L’attivismo di brand si sta evolvendo così come evolve il pubblico. E se prima il focus era incentrato sul purpose, la ragion d’essere di un’azienda, oggi ai brand si richiedono azioni concrete. La decisione di sostenere una causa dovrebbe tenere conto di tre requisiti fondamentali: coerenza, trasparenza e azione.
Coerenza perché, per essere percepito come credibile e autentico, un brand deve poter dimostrare che tutte le sue attività e tutte le sue comunicazioni riflettano i principi dichiarati. Se affermo di lottare per abbattere il gender gap devo farlo in primo luogo all’interno della mia azienda. Se dichiaro di combattere il riscaldamento globale, la sostenibilità deve far parte di tutte le fasi della catena di produzione.
Trasparenza, poi, significa poter valutare e misurare scientificamente l’impatto delle proprie azioni. In questo senso, i report di sostenibilità sono strumenti perfetti per condividere all’esterno una fotografia onesta dei successi e anche degli insuccessi, immancabili in un contesto così complesso.
Il terzo requisito, il più importante, è l’azione concreta. Dichiarare il proprio sostegno non basta, perché solo l’azione può generare un vero impatto. Ma per agire responsabilmente è necessario essere consapevoli di tutti gli aspetti della causa da supportare e del contesto in cui ci si muove. Il modo migliore per farlo è affidarsi a enti non profit come associazioni, ONG e ODV che hanno tutti gli strumenti per agire concretamente.

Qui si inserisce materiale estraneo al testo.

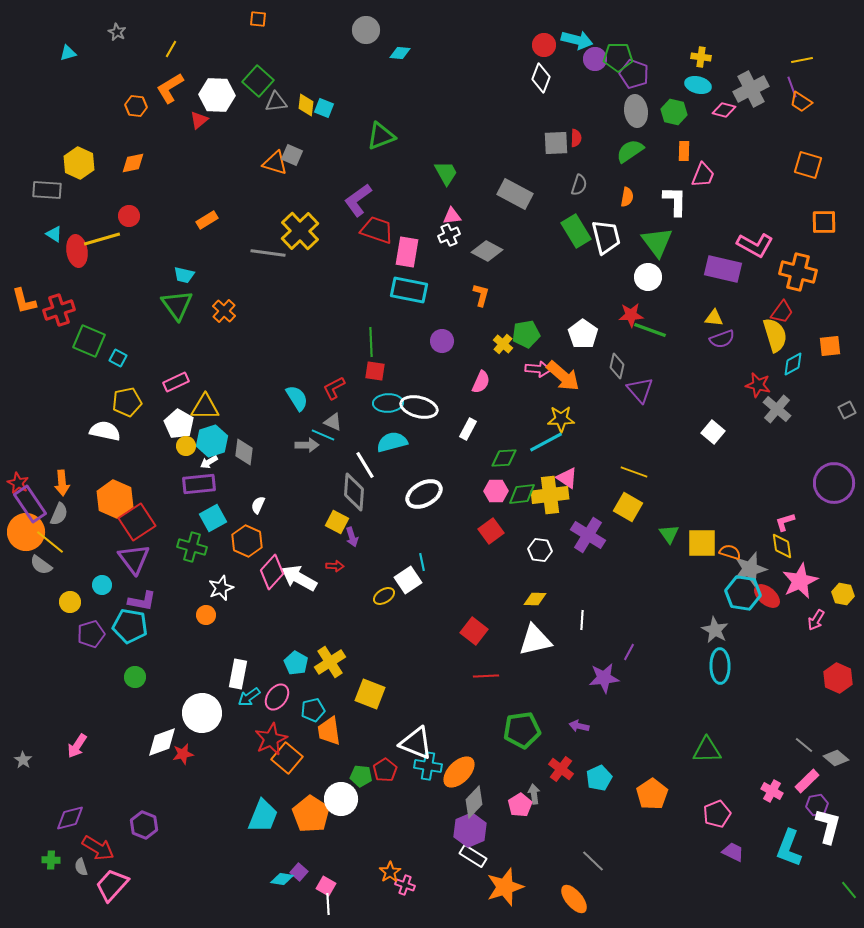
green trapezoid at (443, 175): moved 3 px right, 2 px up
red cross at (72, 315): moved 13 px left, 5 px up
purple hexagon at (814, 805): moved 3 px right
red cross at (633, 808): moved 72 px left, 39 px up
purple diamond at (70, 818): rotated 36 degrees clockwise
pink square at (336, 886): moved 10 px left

È solo dopo questi tre passaggi che arriva la narrazione. Il racconto delle iniziative passa dall’azione, mai viceversa. Il mezzo, le parole, le immagini, i suoni, i volti vanno scelti con estrema cura. Un brand, soprattutto se grande e noto, ha la capacità di entrare nelle case di milioni di persone e, se lo fa affrontando tematiche sociali, ambientali o politiche, si sta assumendo una grande responsabilità. Il rispetto per la causa che si sceglie di sostenere e per le persone alle quali si parla è imprescindibile.
Con Bonfire, l’agenzia narrativa di cui sono Co-Founder, abbiamo scelto di dedicare una parte del nostro lavoro al racconto responsabile dell’impatto sociale. Lo facciamo scegliendo temi a noi cari coinvolgendo sempre realtà del Terzo Settore con cui collaborare. Lo facciamo attraverso due format video originali, “Nastri” e “Quattro righe”, che giriamo in teatro. L’obiettivo è sensibilizzare, diffondere consapevolezza, rompere tabù, ribaltare stigmi e pregiudizi e soprattutto permettere alle persone di agire a supporto di una causa attraverso le realtà con cui collaboriamo. Tra i temi che abbiamo trattato fino a oggi ci sono i disturbi del comportamento alimentare con Animenta, l’immigrazione di prima e seconda generazione con la redazione di The BlackPost e le discriminazioni in ambito oncologico con C’è Tempo ODV.
Al di là di tutto, il più grande augurio che dovremmo farci è che politica e istituzioni riacquisiscano la credibilità perduta e tornino a guidare Paesi e persone nell’affrontare le sfide dei nostri tempi. I brand non possono e non devono sostituirli. Sono però chiamati a dare il proprio contributo. Una chiamata alla quale dovrebbero rispondere in un modo solo: agendo concretamente e, soprattutto, responsabilmente.